Amended Form 4: Compton Key Reports 690,636 NOTE Shares After Business Combination
Rhea-AI Filing Summary
On 07/29/2022 shares of FiscalNote Holdings, Inc. (NOTE) were issued on the closing of a business combination that exchanged Legacy FiscalNote securities for Class A common stock. The filing reports an amendment correcting the number of shares acquired: the correct amount is 690,636 shares, reflecting an adjustment and rounding for a 1-for-12 reverse stock split effected by the issuer on August 29, 2025. The shares were received in the business combination in exchange for 607,841 Legacy FiscalNote Class A shares and are beneficially owned by Global Public Offering Master Fund, L.P. The reporting person, Compton Key, is identified as a director and is a managing director of Urgent International Inc., the owner/operator and investment advisor to the GPO Master Fund, and thus may be deemed to have voting and dispositive power over the shares.
Positive
- Corrected disclosure clarifies the accurate number of shares (690,636), improving transparency
- Identifies indirect ownership through Global Public Offering Master Fund, L.P., and the reporting relationship, which aids governance transparency
- Amendment states method of issuance (business combination) so investors can trace origin of shares
Negative
- Initial filing contained an erroneous figure, requiring an amendment
- Reverse split adjustment occurred in 2025, which may complicate historical share comparability for analysts
Insights
TL;DR: Amendment corrects insider holding figure to 690,636 shares after a reverse split; disclosure is clerical and not materially market-moving.

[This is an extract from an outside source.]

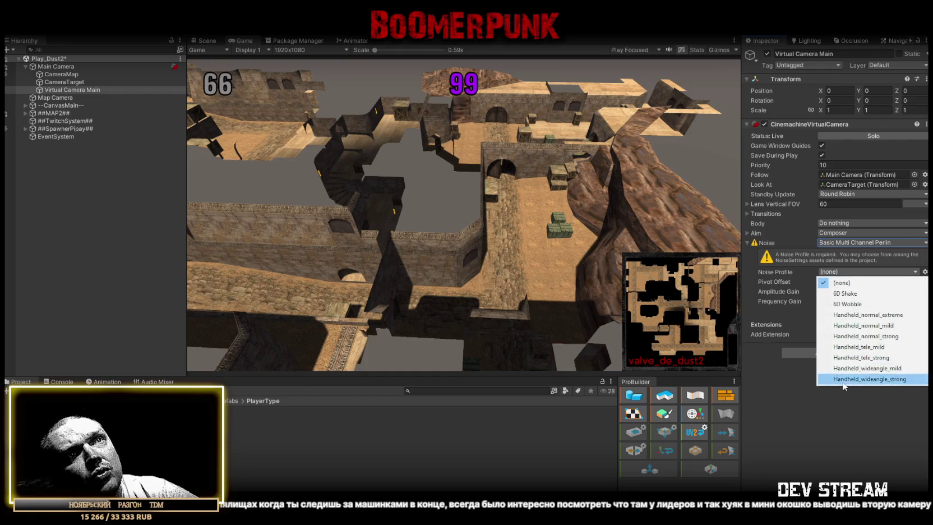
click(846, 325)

The amendment rectifies an earlier numerical error in a Form 4 filing and restates the correct post-transaction ownership total as 690,636 shares, noting the adjustment for a 1-for-12 reverse split. The transaction stems from the closing of the business combination that converted Legacy FiscalNote shares into FiscalNote Holdings Class A stock. Ownership is indirect through GPO Master Fund, indicating control via an investment advisor relationship. From a market perspective, this appears to be a corrective disclosure rather than a new economic event; it clarifies beneficial ownership but does not disclose new purchases or dispositions beyond the merger consideration.
TL;DR: Form 4/A provides corrected ownership math and clarifies beneficial ownership through an investment vehicle; governance disclosure standards met.
The amendment explains the source of the shares (business combination) and corrects the amount originally reported. It identifies the reporting persons relationship to the beneficial owner and cites the reporting chain through Urgent International Inc. and GPO Master Fund, which is appropriate for transparency under Section 16 rules. The filing includes a signed attorney-in-fact signature and a remark describing the correction and the reverse split adjustment, meeting common compliance expectations for timely and accurate insider reporting.